Fetch Groups in a daemon application

Hi, I am building a dotnet daemon application. My understanding is that for such an application, the correct App Integration category to be used is API Services (since this will be a machine to machine communication). However, when I try to use my clientId clientSecret pair against oauth2/v1/token in order to request an access token which will then be used to fetch the groups of my organization I get

"error": "invalid_client",
"error_description": "Client Credentials requests to the Org Authorization Server must use the private_key_jwt token_endpoint_auth_method."

I have not managed to find any documentation on how to fix this, if anyone has any pointers in Okta docs they would be much appreciated!

1 Like

For whatever reason it looks like you can’t do a normal shared secret client_credentials exchange with the organization token endpoint. Also the public/private key management stuff they mention in the following docs is hidden behind a Early Access toggle (Admin Dashboard → Settings → Features → Early Access → OAuth2 Secrets and Keys Management).

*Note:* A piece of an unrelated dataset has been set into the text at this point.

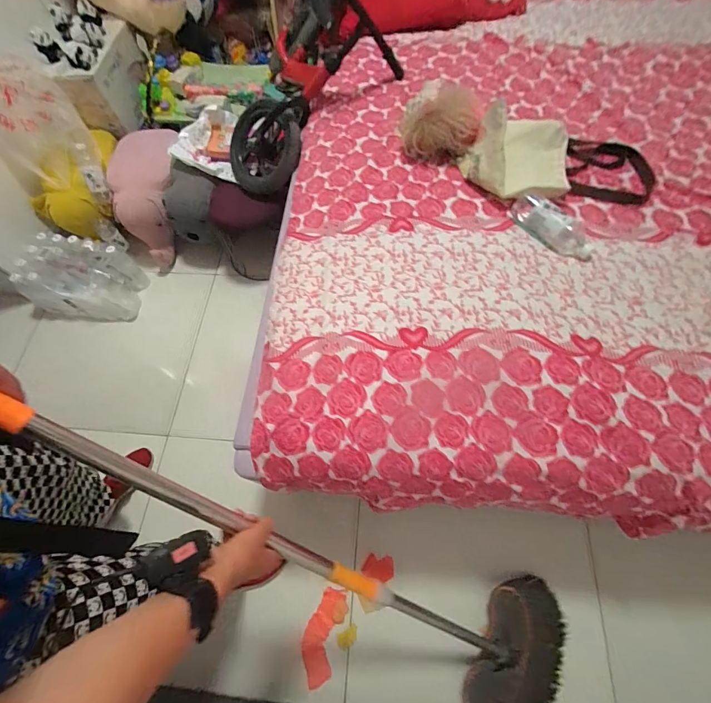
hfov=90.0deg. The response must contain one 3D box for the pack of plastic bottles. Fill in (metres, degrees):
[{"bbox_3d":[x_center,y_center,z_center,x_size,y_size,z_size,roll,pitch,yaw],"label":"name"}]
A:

It sounds like you need access to custom authorization servers for this use case. In the article above, the Client Credentials flow using the Org authorization server generates tokens to be used with the Okta API.

The Client Credentials flow never has a user context, so you can’t request OpenID scopes. Instead, you must create a custom scope. See the Scopes section of the Create a Custom Authorization Server guide for more information on creating custom scopes.

Note : Okta’s Developer Edition makes most key developer features available by default for testing purposes. Okta’s API Access Management product — a requirement to use Custom Authorization Servers — is an optional add-on in production environments.

Indeed, followed this and it worked. Ended up using the Okta SDK to simplify the signing process. Thank you!

I thought so initially as well but as far as I understand, in order to access Okta resources (as the Groups of an organization), you need to use the built-in Okta Authorization Server - not a Custom one.
Indeed I got it working with the built in AS.

1 Like

This topic was automatically closed 24 hours after the last reply. New replies are no longer allowed.